┏━━
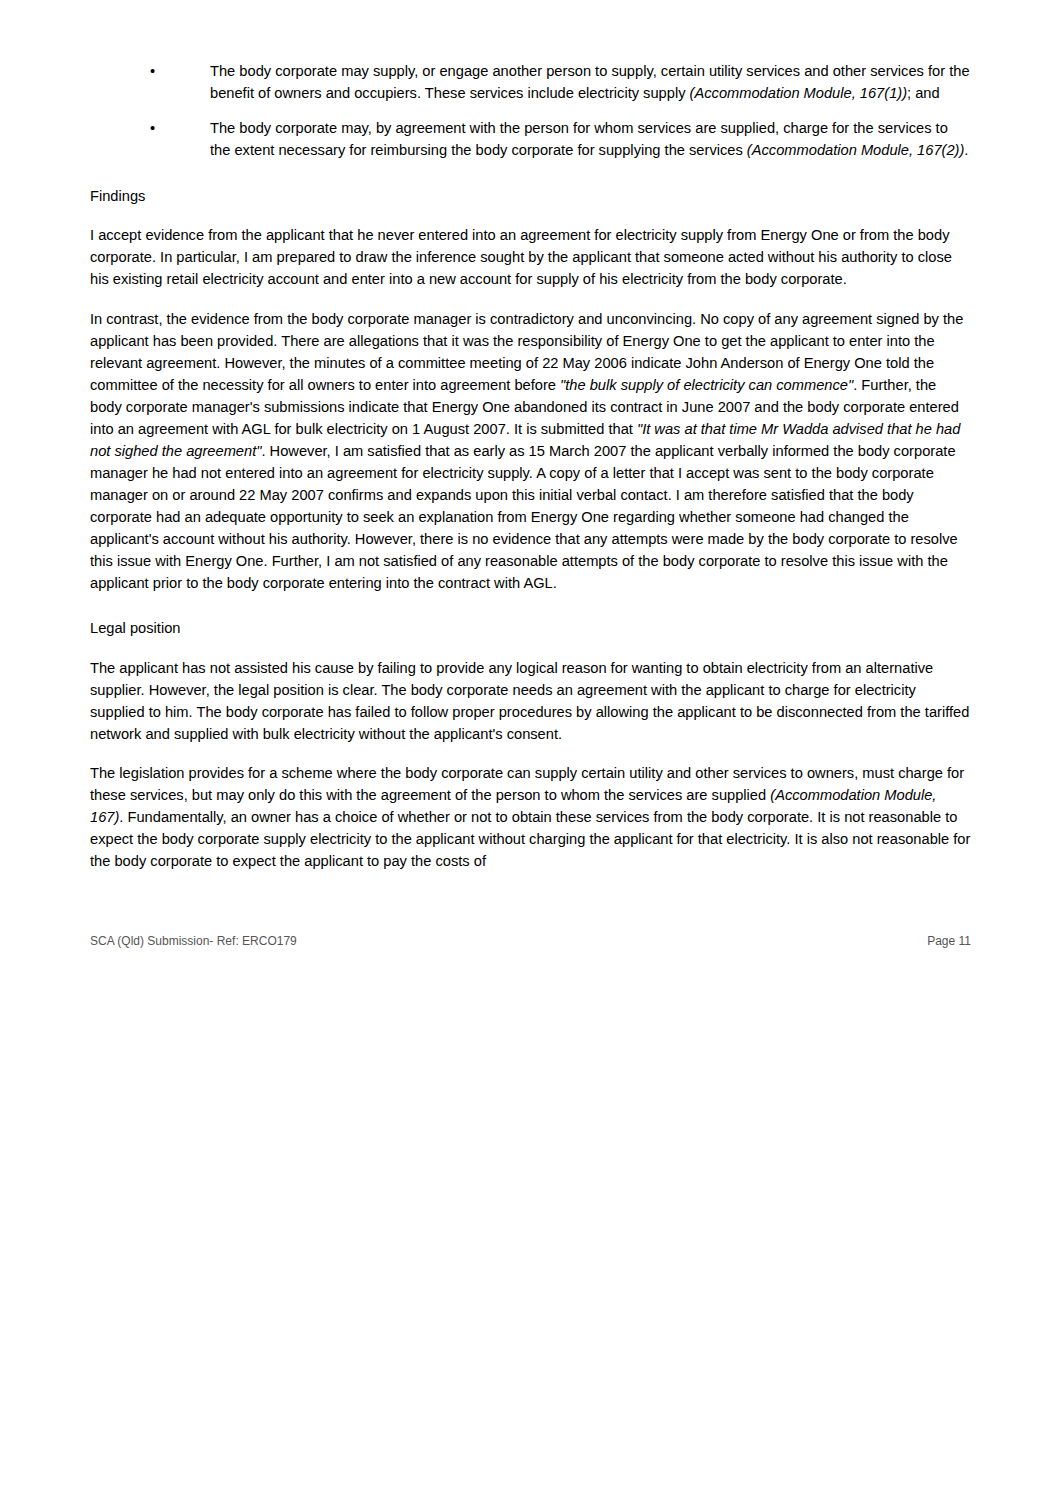The body corporate may supply, or engage another person to supply, certain utility services and other services for the benefit of owners and occupiers. These services include electricity supply (Accommodation Module, 167(1)); and
The body corporate may, by agreement with the person for whom services are supplied, charge for the services to the extent necessary for reimbursing the body corporate for supplying the services (Accommodation Module, 167(2)).
Findings
I accept evidence from the applicant that he never entered into an agreement for electricity supply from Energy One or from the body corporate. In particular, I am prepared to draw the inference sought by the applicant that someone acted without his authority to close his existing retail electricity account and enter into a new account for supply of his electricity from the body corporate.
In contrast, the evidence from the body corporate manager is contradictory and unconvincing. No copy of any agreement signed by the applicant has been provided. There are allegations that it was the responsibility of Energy One to get the applicant to enter into the relevant agreement. However, the minutes of a committee meeting of 22 May 2006 indicate John Anderson of Energy One told the committee of the necessity for all owners to enter into agreement before "the bulk supply of electricity can commence". Further, the body corporate manager's submissions indicate that Energy One abandoned its contract in June 2007 and the body corporate entered into an agreement with AGL for bulk electricity on 1 August 2007. It is submitted that "It was at that time Mr Wadda advised that he had not sighed the agreement". However, I am satisfied that as early as 15 March 2007 the applicant verbally informed the body corporate manager he had not entered into an agreement for electricity supply. A copy of a letter that I accept was sent to the body corporate manager on or around 22 May 2007 confirms and expands upon this initial verbal contact. I am therefore satisfied that the body corporate had an adequate opportunity to seek an explanation from Energy One regarding whether someone had changed the applicant's account without his authority. However, there is no evidence that any attempts were made by the body corporate to resolve this issue with Energy One. Further, I am not satisfied of any reasonable attempts of the body corporate to resolve this issue with the applicant prior to the body corporate entering into the contract with AGL.
Legal position
The applicant has not assisted his cause by failing to provide any logical reason for wanting to obtain electricity from an alternative supplier. However, the legal position is clear. The body corporate needs an agreement with the applicant to charge for electricity supplied to him. The body corporate has failed to follow proper procedures by allowing the applicant to be disconnected from the tariffed network and supplied with bulk electricity without the applicant's consent.
The legislation provides for a scheme where the body corporate can supply certain utility and other services to owners, must charge for these services, but may only do this with the agreement of the person to whom the services are supplied (Accommodation Module, 167). Fundamentally, an owner has a choice of whether or not to obtain these services from the body corporate. It is not reasonable to expect the body corporate supply electricity to the applicant without charging the applicant for that electricity. It is also not reasonable for the body corporate to expect the applicant to pay the costs of
SCA (Qld) Submission- Ref: ERCO179 Page 11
┗━━
- DESCRIPTION OF THE TASK -
Go through the records and report each line that contains "position".

- ANSWER FOR THE TASK -
Legal position
The applicant has not assisted his cause by failing to provide any logical reason for wanting to obtain electricity from an alternative supplier. However, the legal position is clear. The body corporate needs an agreement with the applicant to charge for electricity supplied to him. The body corporate has failed to follow proper procedures by allowing the applicant to be disconnected from the tariffed network and supplied with bulk electricity without the applicant's consent.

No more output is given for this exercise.